On Friday, 10 March 2017, the US Security Exchange Commission declined the application for a Bitcoin based ETF. As predicted, the bitcoin value fell sharply within moments of the announcement, quickly losing 15% as it briefly dipped below the $1,000 mark for the first time in 3 months.

As expected, bitcoin critics lauded the disapproval as an indication that bitcoin isn’t a ‘real currency’ and shouldn’t be considered an investment vehicle at all.

But the fact is I’d already predicted the rejection in a recent interview with IG TV and stated that Bitcoin doesn’t need the ETF to thrive.

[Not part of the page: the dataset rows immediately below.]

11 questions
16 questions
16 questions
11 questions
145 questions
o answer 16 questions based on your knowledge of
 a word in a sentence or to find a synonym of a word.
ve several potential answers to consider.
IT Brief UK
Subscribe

I believe the disapproval is good news for bitcoin.

Great news, actually.

In it’s official notice, the SEC stated:

"...the Commission is disapproving this proposed rule change because it does not find the proposal to be consistent with Section 6(b)(5) of the Exchange Act, which requires, among other things, that the rules of a national securities exchange be designed to prevent fraudulent and manipulative acts and practices and to protect investors and the public interest."

In short, due to the fact that the bitcoin market isn’t regulated and can’t be subject to surveillance, they can’t approve the listing.

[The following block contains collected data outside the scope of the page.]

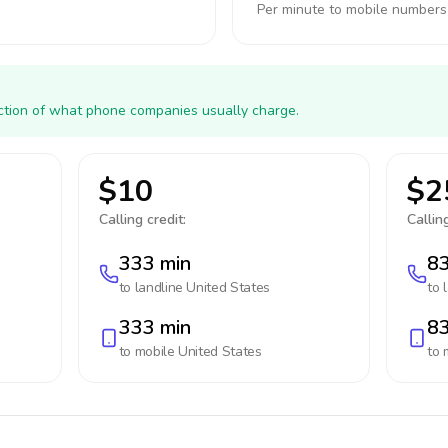
Per minute to mobile numbers
action of what phone companies usually charge.
$10
$2
Calling credit:
Calling
333 min
83
to landline
United States
to 
333 min
83
to mobile
United States
to 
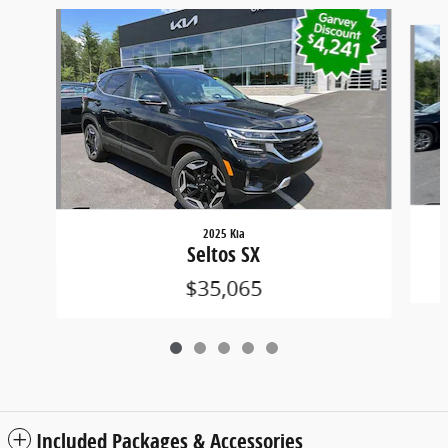
Slide 1 of 5
2025 Kia
Seltos SX
$35,065
Included Packages & Accessories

Bitcoin is a decentralised platform. The ETF application was an attempt to force bitcoin compatibility with a centralised model - trying to fit a square peg in a round hole, if you like - and it’s not supposed to fit.

It was never intended to be a regulated in the same way as traditional systems are. It wasn’t created to be subject to 3rd party mediation. It’s core purpose was to provide an alternative to the traditional financial system - not to be intertwined with it.

Short-Term Win a Long-Term Loss for Bitcoin

An approval may’ve been a short term psychological ‘win’ for bitcoin; being ‘recognised’ by ‘the powers that be’ of having a place within the system, but the long-term repercussions on the sovereignty of bitcoin and its users could’ve been dangerous.

Many got sucked into the belief that if the SEC approved the COIN listing, bitcoin would’ve finally ‘arrived’.

They’re wrong, though. Bitcoin has already arrived.

Bitcoin functions - and functions exceptionally well - outside of the restraints and regulation of any government backed corporation. Bitcoin offers us the freedom to transact at our own will, anywhere we like, with whomever we like, without permission from large, government-backed  banking institutions and intermediaries, who each tack on fees for the ‘privilege’ to do so.

With bitcoin, we’re not subject to scrutiny and surveillance on our own finances. Bitcoin doesn’t need outside regulation based on manipulated human rules; it uses objective mathematics to self-regulate and protect itself from undue influence.

These unique, alluring qualities of bitcoin and the empowerment they provide, are precisely the reason the ETF isn’t essential, or even relevant, to bitcoin’s success.

As for the impact on the bitcoin price; well, considering all the purely retail-orientated investors jumped ship and left a treasure trove of below-market value coins behind, the stronghold investors took advantage and bitcoin recovered - within a mere hour of the announcement - to stablise around the $1,200 point, perfectly positioned to continue its ongoing rival for parity with gold.

Pretty good going for an unregulated market, wouldn’t you say?